First, observe that we can get rid of all SAVE and LOAD commands with ~\mathcal O(M)~ time complexity. We process the sequence of commands in reverse order, starting from the last one down to the first one. Whenever a LOAD command is to be processed, we ignore all commands between this command and the corresponding SAVE command. With this approach, we obtain an equivalent sequence of commands which consists of only PAINT commands.

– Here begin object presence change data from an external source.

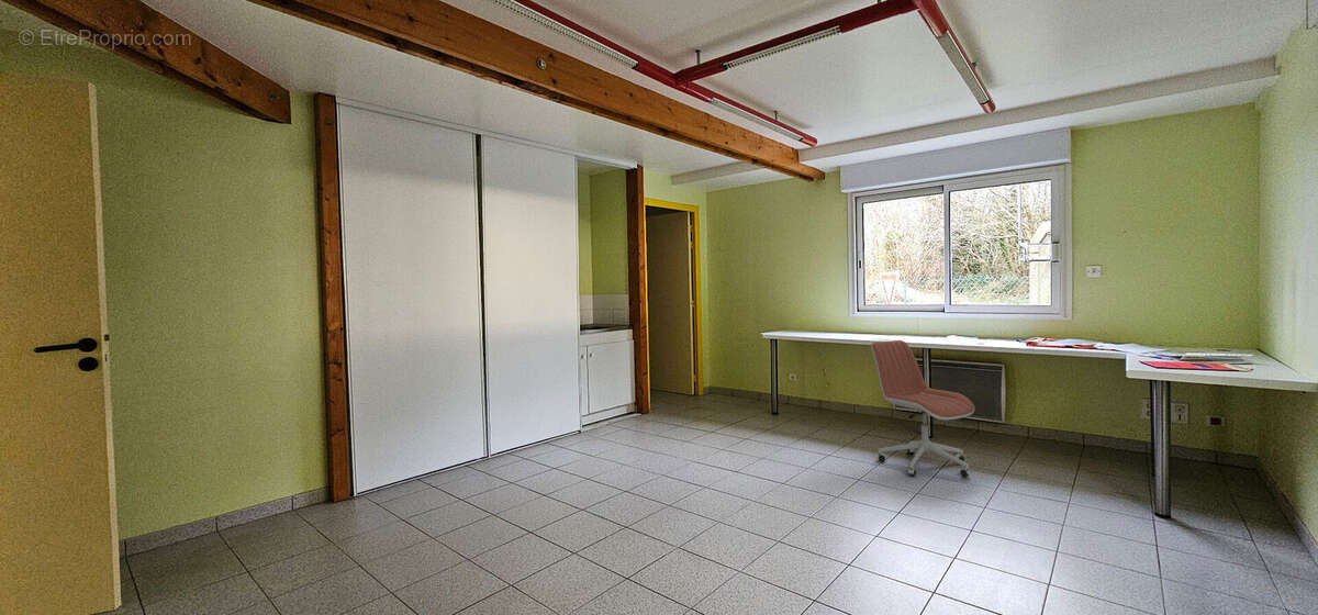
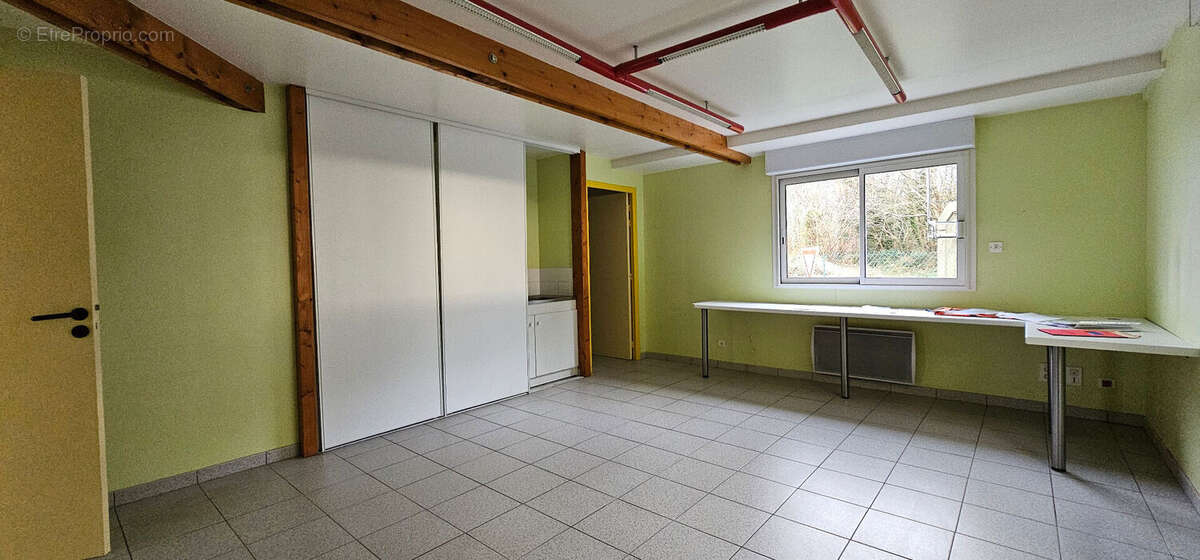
- office chair [870,339,975,478]
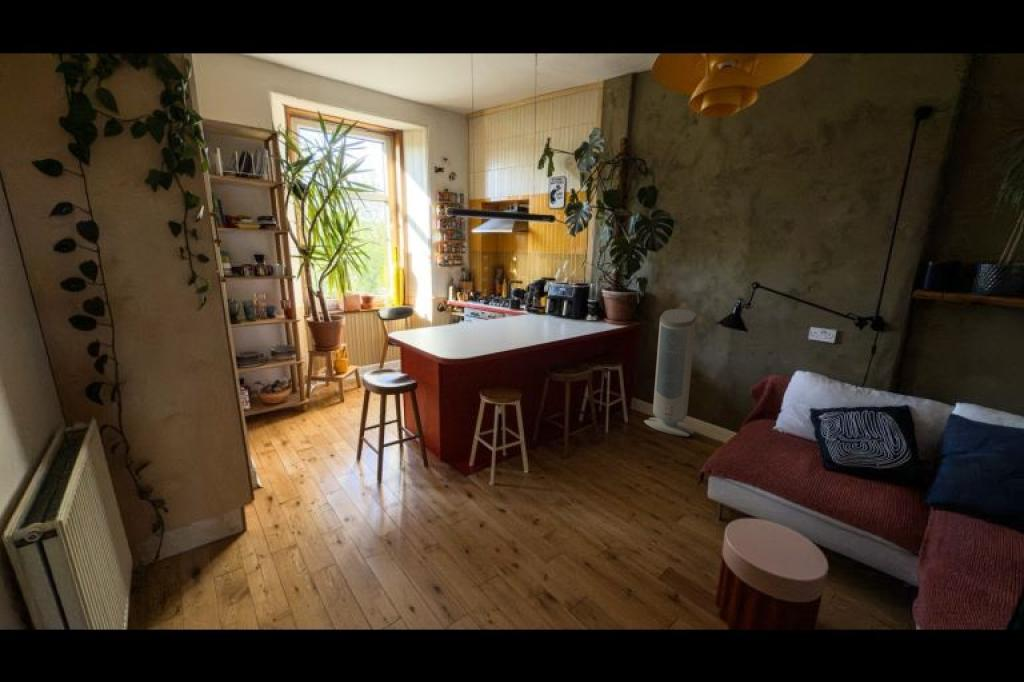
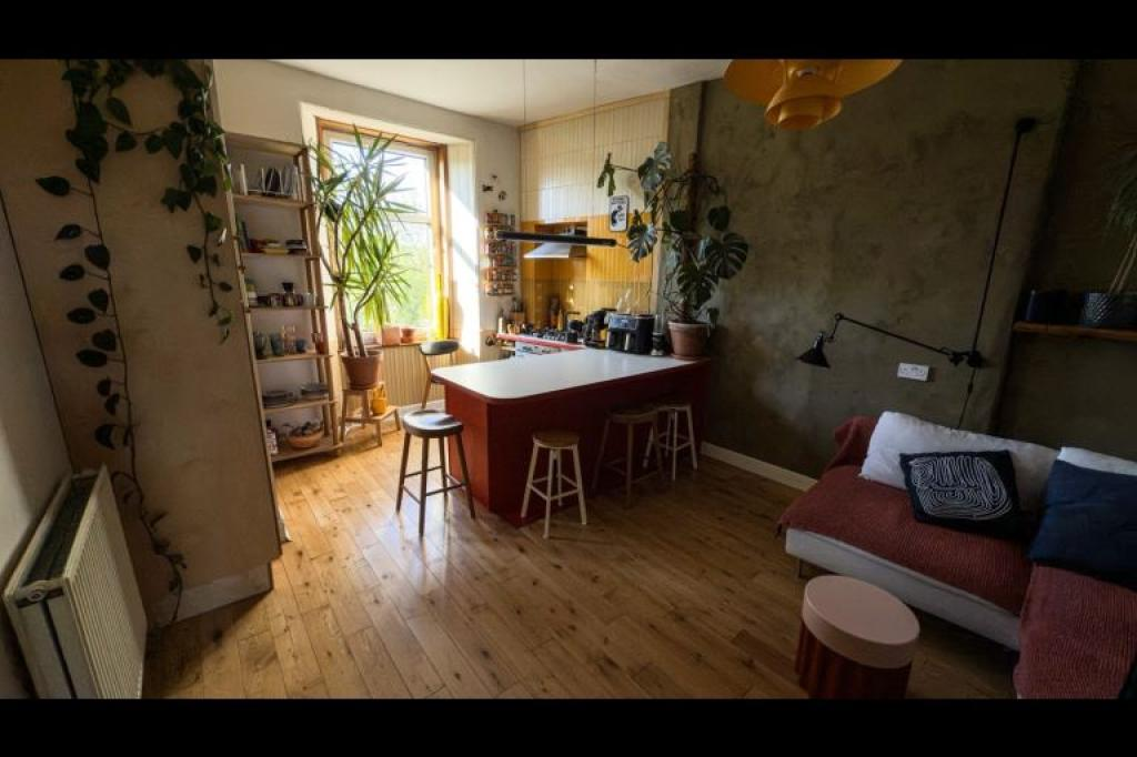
- air purifier [643,308,697,438]
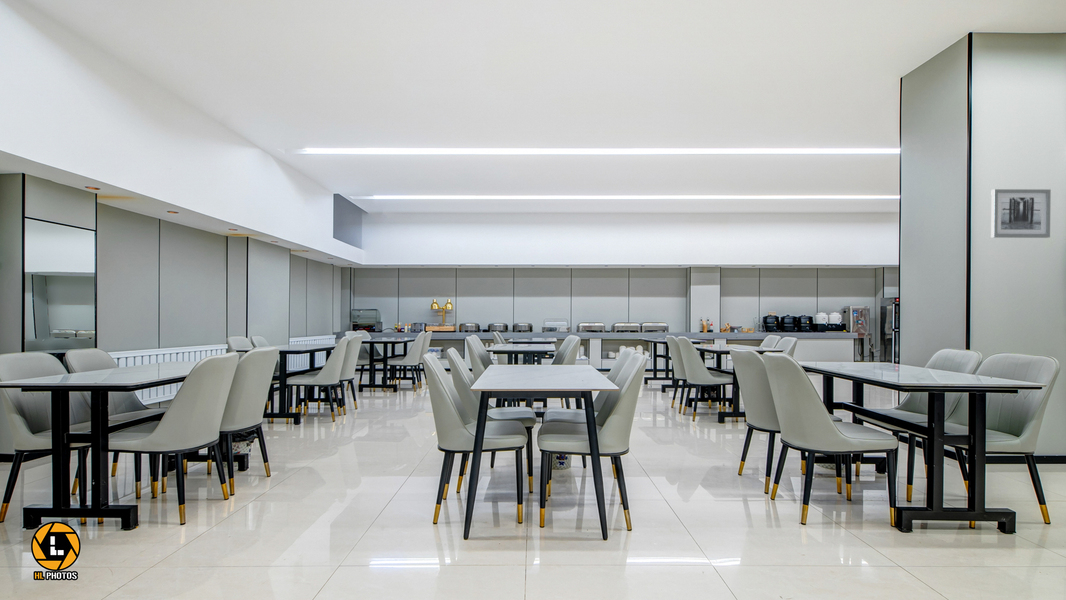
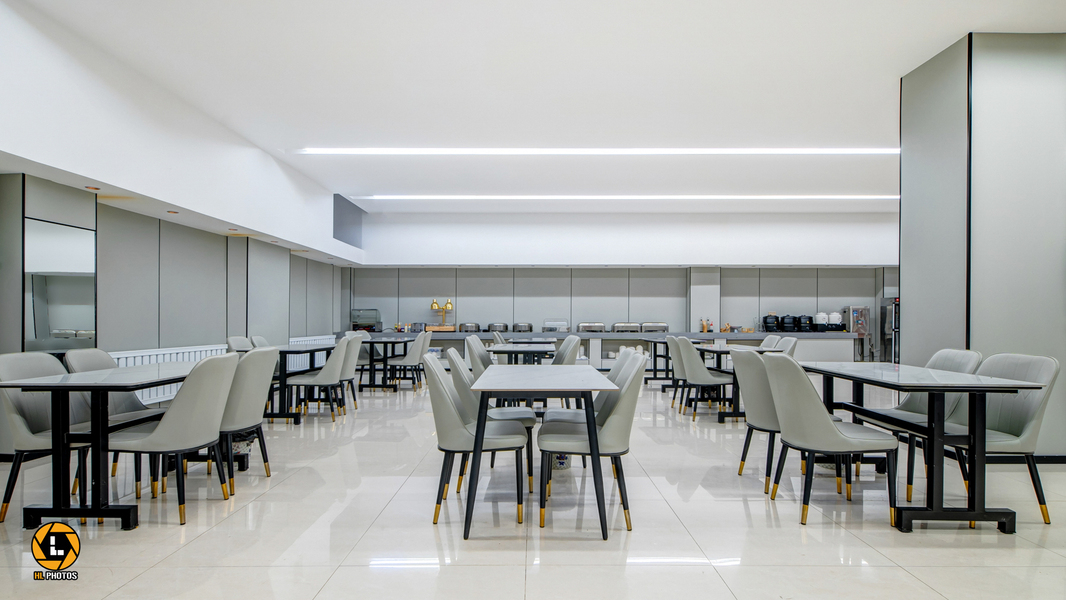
- wall art [990,188,1052,239]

This problem can now be solved using a sweep-line algorithm. Traversing the painting row by row, we keep two tournament trees; a red one and a white one, for convenience. The red tree will contain the checkerboard patterns in which even squares are painted in the current row, while the white tree will contain the patterns in which odd squares are painted in the current row. As we traverse rows, we swap those two trees before advancing to the next row. The tree nodes will contain the sets of patterns which cover the corresponding intervals, sorted by the time of painting.

Note that insertion and removal of a pattern has ~\mathcal O(\log N \times \log M)~ time complexity, while a query for any square has ~\mathcal O(\log N)~ time complexity, which yields the total time complexity of ~\mathcal O(N^2 \log N + M \log N \log M)~.

Alternatively, the task can be solved with the union-find algorithm, in time complexity ~\mathcal O(NM)~. This is left as an exercise for the reader.